As these approaches have progressed, an emergent challenge for functional annotation is to not only generate comparative affinities for a particular target, but also to be able to compare affinities across targets. While inhibitor design is usually focused on a single target, the goal of functional annotation is to characterize entire synthetic pathways or proteomes in an automated fashion. Studying target groups for entire synthetic pathways provides a much larger perspective, as the molecules are related by a chain of incremental modifications, and the targets are often expressed from the same ‘genome neighborhood’. Applying these additional guidelines for self consistency, while also using homology modelling to construct missing targets, can allow for elucidation of complete pathways that were previously unknown (Zhao et al. 2013), with potential applications to synthetic biology and other efforts that have not traditionally relied on structure-based techniques (Jacobson et al. 2014).

While molecular recognition techniques are significantly more computationally demanding than 3D motif matching, docking has the potential to extrapolate to functions not associated with previously characterized structures, and represents a frontier direction in the field for the most challenging of catalytic sites.

6 Discussion and Conclusions

The question of how best to describe the function of a protein with a meaningful language remains. While fold-based methods and ligand-based methods have been shown to be very useful, the use of a 3D motif as a signature for protein function has offered new perspectives on catalytic sites, and could ultimately form the foundation of a functional annotation language. Challenges remain on how to identify these motifs, and even with knowledge of the substrate and many examples, it can be nontrivial to identify the ideal 3D motif that uniquely and completely defines function for a given enzyme.
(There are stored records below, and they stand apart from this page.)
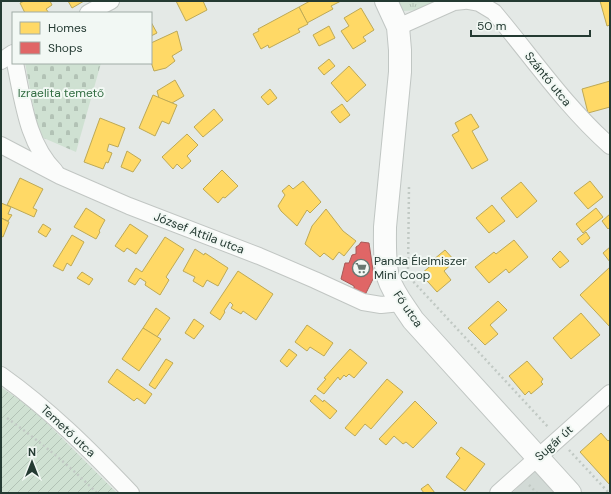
<svg xmlns="http://www.w3.org/2000/svg" width="611" height="494" viewBox="0 0 611 494" font-family="'DM Sans',sans-serif">
  <style>
    .built { fill: #d2dad6 }
    .grass { fill: url(#grass-tufts) }
    .cemetery { fill: url(#cemetery-stones) }
    .garden { fill: url(#garden-furrows) }
    .homes { fill: #ffd966; stroke: #bda956 }
    .shops { fill: #e06666; stroke: #a85956 }
    .lines { fill: none; stroke-linecap: round; stroke-linejoin: round }
    .street-casing { stroke: #c1c6c3; stroke-width: 18 }
    .secondary-casing { stroke: #c0c6c3; stroke-width: 24 }
    .path { stroke: #c1c9c4; stroke-width: 2.5; stroke-dasharray: 2 3; stroke-linecap: butt }
    .street { stroke: #fbfcfb; stroke-width: 16 }
    .secondary { stroke: #fbfcfb; stroke-width: 22 }
    .labels { text-anchor: middle; dominant-baseline: central; stroke-width: 4; stroke-linejoin: round; paint-order: stroke }
    .street-label { font-size: 12px; fill: #243a32; stroke: #f2f8f4 }
    .park-label { font-size: 12px; fill: #326d42; stroke: #f2f8f4 }
    .poi-label { font-size: 12px; fill: #243a32; stroke: #f2f8f4; text-anchor: start }
  </style>
  <defs>
    <pattern id="grass-tufts" width="24" height="20" patternUnits="userSpaceOnUse"><rect width="24" height="20" fill="#cfe1d2"/><path d="M3 7l-1-3M5 7V3M7 7l1-3M15 17l-1-3M17 17v-4M19 17l1-3" fill="none" stroke="#b2c2b5"/></pattern>
    <pattern id="cemetery-stones" width="16" height="16" patternUnits="userSpaceOnUse"><rect width="16" height="16" fill="#cfe1d2"/><path d="M2 7V4a2 2 0 0 1 4 0v3zM10 15v-3a2 2 0 0 1 4 0v3z" fill="#b2c2b5"/></pattern>
    <pattern id="garden-furrows" width="10" height="10" patternUnits="userSpaceOnUse"><rect width="10" height="10" fill="#cfe1d2"/><path d="M-1 1l2-2M0 10L10 0M9 11l2-2" fill="none" stroke="#b2c2b5"/></pattern>
  </defs>
  <rect width="100%" height="100%" fill="#e4e9e6"/>
  <!-- built -->
  <polygon class="built" points="536,470 560,493 512,493"/>
  <!-- grass -->
  <path class="grass" d="M395 1H438C425 8 417 11 401 11Z"/>
  <!-- cemetery -->
  <polygon class="cemetery" points="25,63 101,63 76,152 39,136"/>
  <!-- garden -->
  <polygon class="garden" points="1,387 34,410 117,493 1,493"/>
  <!-- homes -->
  <g class="homes">
    <polygon points="24,1 50,1 52,5 46,9 49,13 25,13 20,3"/>
    <polygon points="68,1 84,1 72,8"/>
    <polygon points="176,1 203,1 207,10 186,21"/>
    <polygon points="310,1 341,1 331,6 333,9 307,23 299,7"/>
    <polygon points="600,1 610,1 610,25 607,26"/>
    <polygon points="299,7 308,24 298,29 300,32 269,48 268,45 261,49 253,34 259,31 258,29"/>
    <polygon points="361,8 374,30 363,37 366,41 353,49 341,31 349,26 344,18"/>
    <polygon points="151,22 157,33 151,36"/>
    <polygon points="329,26 335,38 319,46 313,35"/>
    <polygon points="177,31 182,50 172,56 175,61 166,68 154,71 151,62 151,43"/>
    <polygon points="329,59 335,66 324,75 318,68"/>
    <polygon points="349,66 366,85 347,102 331,83"/>
    <polygon points="175,80 184,96 172,103 159,98 157,91"/>
    <polygon points="610,81 610,107 588,113 582,89"/>
    <polygon points="270,89 277,98 268,105 261,97"/>
    <polygon points="153,95 177,105 169,124 162,121 155,136 139,128"/>
    <polygon points="342,104 350,115 340,123 331,112"/>
    <polygon points="214,109 223,120 203,137 194,127"/>
    <polygon points="471,114 479,127 472,131 488,160 472,169 452,135 459,131 455,123"/>
    <polygon points="100,118 125,128 118,147 109,144 107,151 112,153 108,163 106,162 103,169 84,162"/>
    <polygon points="187,134 198,145 187,156 191,161 182,169 177,164 173,169 162,157"/>
    <polygon points="127,151 141,160 133,172 121,167"/>
    <polygon points="222,170 238,186 225,198 223,197 218,203 203,189"/>
    <polygon points="20,178 43,189 33,208 37,210 34,217 7,205"/>
    <polygon points="303,181 321,202 310,213 307,210 297,226 281,211 278,206 285,195 282,191 289,185 293,189"/>
    <polygon points="590,181 603,197 588,209 574,193"/>
    <polygon points="521,182 537,201 517,218 501,198"/>
    <polygon points="1,203 11,207 8,214 12,215 8,221 1,218"/>
    <polygon points="492,205 505,221 489,233 476,218"/>
    <polygon points="86,208 105,220 99,231 100,232 96,239 74,227"/>
    <polygon points="596,208 603,217 583,233 576,224"/>
    <polygon points="326,209 343,231 356,241 344,256 339,252 333,260 324,253 320,257 305,244 312,226"/>
    <polygon points="610,214 610,227 608,229 602,221"/>
    <polygon points="1,218 9,222 3,237 1,236"/>
    <polygon points="43,224 51,229 46,237 38,232"/>
    <polygon points="130,224 148,236 136,254 127,248 124,252 115,246"/>
    <polygon points="586,232 590,238 582,245 577,239"/>
    <polygon points="72,235 84,242 71,266 67,263 63,271 53,266"/>
    <polygon points="165,237 184,249 166,277 169,280 160,295 145,285 146,282 140,278 135,285 128,281 136,268 142,272"/>
    <polygon points="514,240 528,257 509,273 506,269 489,283 475,267 494,252 496,254"/>
    <polygon points="610,247 610,262 603,253"/>
    <polygon points="195,249 204,255 205,253 228,268 218,286 207,280 203,287 193,281 195,277 183,271"/>
    <polygon points="445,250 455,261 444,271 451,280 437,292 421,274 435,262 433,260"/>
    <polygon points="560,251 569,261 560,268 552,259"/>
    <polygon points="610,267 610,327 580,295"/>
    <polygon points="238,271 273,294 256,320 243,311 241,314 231,308 233,305 230,302 224,311 225,312 220,320 210,313"/>
    <polygon points="82,272 93,279 89,285 77,278"/>
    <polygon points="498,301 507,310 490,325 498,334 485,345 468,328"/>
    <polygon points="156,308 170,318 157,337 143,328"/>
    <polygon points="581,313 600,335 571,359 553,338"/>
    <polygon points="194,319 204,326 194,339 185,333"/>
    <polygon points="307,325 333,343 324,356 310,347 307,351 295,342"/>
    <polygon points="143,328 161,339 139,371 122,359"/>
    <polygon points="289,349 297,355 287,367 280,361"/>
    <polygon points="350,349 367,363 354,378 349,374 346,377 344,375 340,380 338,377 324,394 317,389 326,379 324,378"/>
    <polygon points="166,359 173,363 155,389 149,385"/>
    <polygon points="527,361 543,379 541,382 543,384 531,394 529,391 525,395 509,376"/>
    <polygon points="117,369 152,394 145,404 137,398 134,401 108,382"/>
    <polygon points="387,379 403,392 371,429 365,424 355,436 345,428"/>
    <polygon points="315,395 323,402 324,400 337,411 330,419 310,401"/>
    <polygon points="415,401 437,423 413,448 406,442 403,444 394,436 386,445 379,439"/>
    <polygon points="601,433 608,441 610,439 610,485 580,452"/>
    <polygon points="461,447 485,464 465,491 446,477 460,458 456,454"/>
    <polygon points="428,484 435,493 424,493 421,489"/>
  </g>
  <!-- shops -->
  <polygon class="shops" points="361,242 369,243 374,277 365,295 354,291 354,286 341,279 345,263 349,263 352,255 356,254 356,247 359,245"/>
  <g class="lines">
    <!-- street casing -->
    <g class="street-casing">
      <g id="street">
        <path d="M468 1 479 3 494 12C532 57 565 106 610 146"/>
        <polyline points="88,13 111,1"/>
        <polyline points="398,27 454,2 464,1"/>
        <polyline points="1,61 13,53"/>
        <path d="M15 63C23 100 27 143 55 171"/>
        <polyline points="1,145 60,176 129,206 259,256 315,280 363,302 381,305 401,303"/>
        <path d="M1 375C49 409 90 450 131 493"/>
        <polyline points="498,493 610,393"/>
      </g>
    </g>
    <!-- secondary casing -->
    <g class="secondary-casing">
      <path id="secondary" d="M386 1 398 27 400 50V72L385 227C385 243 384 261 388 277 393 293 404 306 413 320L570 493"/>
    </g>
    <!-- path -->
    <g class="path">
      <polyline points="408,274 409,185"/>
      <polyline points="410,278 549,428"/>
      <path d="M7 418C39 441 69 465 97 493"/>
      <polyline points="569,450 609,493"/>
      <polyline points="529,485 537,493"/>
    </g>
    <!-- street -->
    <use href="#street" class="street"/>
    <!-- secondary -->
    <use href="#secondary" class="secondary"/>
  </g>
  <!-- icons -->
  <defs>
    <g id="supermarket-ring" transform="scale(0.9)"><circle r="9.5" fill="#f2f8f4" stroke="#677771" stroke-width="1.5"/><path d="M-6-5.5h2.5l.6 2H6L4.5 2H-2.5L-4.4-4H-6ZM-1.5 3.2a1.3 1.3 0 1 0 .1 0ZM3 3.2a1.3 1.3 0 1 0 .1 0Z" fill="#677771"/></g>
  </defs>
  <g fill-rule="evenodd">
    <use href="#supermarket-ring" x="361" y="268"/>
  </g>
  <g class="labels">
    <!-- street labels -->
    <g class="street-label">
      <text transform="translate(548 79) rotate(51)">Szántó utca</text>
      <text transform="translate(199 233) rotate(21)">József Attila utca</text>
      <text transform="translate(408 309) rotate(55)">Fő utca</text>
      <text transform="translate(68 431) rotate(43)">Temető utca</text>
      <text transform="translate(554 443) rotate(-42)">Sugár út</text>
    </g>
    <!-- park labels -->
    <g class="park-label">
      <text x="61" y="93">Izraelita temető</text>
    </g>
    <!-- poi labels -->
    <g class="poi-label">
      <text x="374" y="261">Panda Élelmiszer<tspan x="374" dy="14">Mini Coop</tspan></text>
    </g>
  </g>
  <!-- border -->
  <rect width="611" height="494" fill="none" stroke="#243a32" stroke-width="4"/>
  <!-- legend -->
  <rect x="12" y="12" width="140" height="52" fill="#f2f8f4" stroke="#a0aca6"/>
  <rect x="20" y="22" width="20" height="12" fill="#ffd966" stroke="#a0aca6"/>
  <text x="48" y="32" font-size="12" fill="#243a32">Homes</text>
  <rect x="20" y="42" width="20" height="12" fill="#e06666" stroke="#a0aca6"/>
  <text x="48" y="52" font-size="12" fill="#243a32">Shops</text>
  <!-- north arrow -->
  <g transform="translate(32 462)" stroke="#f2f8f4" stroke-width="3" paint-order="stroke">
  <path d="M0-3L7 15L0 10L-7 15Z" fill="#243a32"/>
  <text y="-6" font-size="11" font-weight="bold" text-anchor="middle" fill="#243a32">N</text>
  </g>
  <!-- scale -->
  <path d="M471 30v6h119v-6" fill="none" stroke="#243a32" stroke-width="2"/>
  <text x="477" y="30" font-size="12" fill="#243a32" stroke="#f2f8f4" stroke-width="3" paint-order="stroke">50 m</text>
</svg>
What, then, is the most natural classification of protein function, if we choose 3D motifs as a basis for classification? In enzymes, individual residues or functional groups play different roles in the course of a reaction: substrate recognition, catalysis of a particular step in the reaction, stabilization of an intermediate, or some combination of these. As proteins evolve to perform new functions, they can make use of existing pieces of catalytic machinery that carry out a common partial reaction (Babbitt and Gerlt 2000; Bartlett et al. 2003). This explains in part why members of a homologous but diverse group of enzymes often make use of the same configuration of a small number of amino acids, despite catalysing different overall reactions. It may well be that these subunits (which are 3D motifs ) will form the basic building blocks of all enzymes, and a functional classification scheme should include these basic units in its language.